**TASK DIRECTIONS:**
Before you finish, make sure every line below has been written out exactly.

Document understanding data
═══

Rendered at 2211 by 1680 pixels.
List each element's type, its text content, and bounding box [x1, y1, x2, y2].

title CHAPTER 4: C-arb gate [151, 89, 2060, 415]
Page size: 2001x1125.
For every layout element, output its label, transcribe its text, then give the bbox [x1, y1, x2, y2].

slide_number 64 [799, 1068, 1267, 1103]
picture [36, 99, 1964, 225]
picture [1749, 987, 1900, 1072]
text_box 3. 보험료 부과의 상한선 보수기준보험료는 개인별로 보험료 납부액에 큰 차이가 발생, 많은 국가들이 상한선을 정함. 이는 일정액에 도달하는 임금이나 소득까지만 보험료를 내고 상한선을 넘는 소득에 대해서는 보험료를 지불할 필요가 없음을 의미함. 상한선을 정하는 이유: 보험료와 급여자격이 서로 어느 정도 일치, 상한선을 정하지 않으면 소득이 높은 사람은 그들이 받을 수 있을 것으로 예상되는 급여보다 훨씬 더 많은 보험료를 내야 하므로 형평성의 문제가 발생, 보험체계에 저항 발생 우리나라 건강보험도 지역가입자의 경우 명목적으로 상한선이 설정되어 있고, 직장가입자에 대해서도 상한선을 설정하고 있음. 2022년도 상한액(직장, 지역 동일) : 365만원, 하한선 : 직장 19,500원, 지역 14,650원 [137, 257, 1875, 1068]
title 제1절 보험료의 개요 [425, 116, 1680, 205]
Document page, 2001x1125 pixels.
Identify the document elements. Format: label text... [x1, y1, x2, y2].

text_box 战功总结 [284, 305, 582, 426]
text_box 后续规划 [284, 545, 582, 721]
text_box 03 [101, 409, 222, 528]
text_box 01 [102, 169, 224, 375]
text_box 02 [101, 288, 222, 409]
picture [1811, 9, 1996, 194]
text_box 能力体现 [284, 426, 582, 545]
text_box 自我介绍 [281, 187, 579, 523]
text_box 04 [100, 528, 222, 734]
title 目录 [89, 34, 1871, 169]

═══

**SOLUTION:**
Rendered at 2211 by 1680 pixels.
List each element's type, its text content, and bounding box [x1, y1, x2, y2].

title CHAPTER 4: C-arb gate [151, 89, 2060, 415]
Page size: 2001x1125.
For every layout element, output its label, transcribe its text, then give the bbox [x1, y1, x2, y2].

slide_number 64 [799, 1068, 1267, 1103]
picture [36, 99, 1964, 225]
picture [1749, 987, 1900, 1072]
text_box 3. 보험료 부과의 상한선 보수기준보험료는 개인별로 보험료 납부액에 큰 차이가 발생, 많은 국가들이 상한선을 정함. 이는 일정액에 도달하는 임금이나 소득까지만 보험료를 내고 상한선을 넘는 소득에 대해서는 보험료를 지불할 필요가 없음을 의미함. 상한선을 정하는 이유: 보험료와 급여자격이 서로 어느 정도 일치, 상한선을 정하지 않으면 소득이 높은 사람은 그들이 받을 수 있을 것으로 예상되는 급여보다 훨씬 더 많은 보험료를 내야 하므로 형평성의 문제가 발생, 보험체계에 저항 발생 우리나라 건강보험도 지역가입자의 경우 명목적으로 상한선이 설정되어 있고, 직장가입자에 대해서도 상한선을 설정하고 있음. 2022년도 상한액(직장, 지역 동일) : 365만원, 하한선 : 직장 19,500원, 지역 14,650원 [137, 257, 1875, 1068]
title 제1절 보험료의 개요 [425, 116, 1680, 205]
Document page, 2001x1125 pixels.
Identify the document elements. Format: label text... [x1, y1, x2, y2].

text_box 战功总结 [284, 305, 582, 426]
text_box 后续规划 [284, 545, 582, 721]
text_box 03 [101, 409, 222, 528]
text_box 01 [102, 169, 224, 375]
text_box 02 [101, 288, 222, 409]
picture [1811, 9, 1996, 194]
text_box 能力体现 [284, 426, 582, 545]
text_box 自我介绍 [281, 187, 579, 523]
text_box 04 [100, 528, 222, 734]
title 目录 [89, 34, 1871, 169]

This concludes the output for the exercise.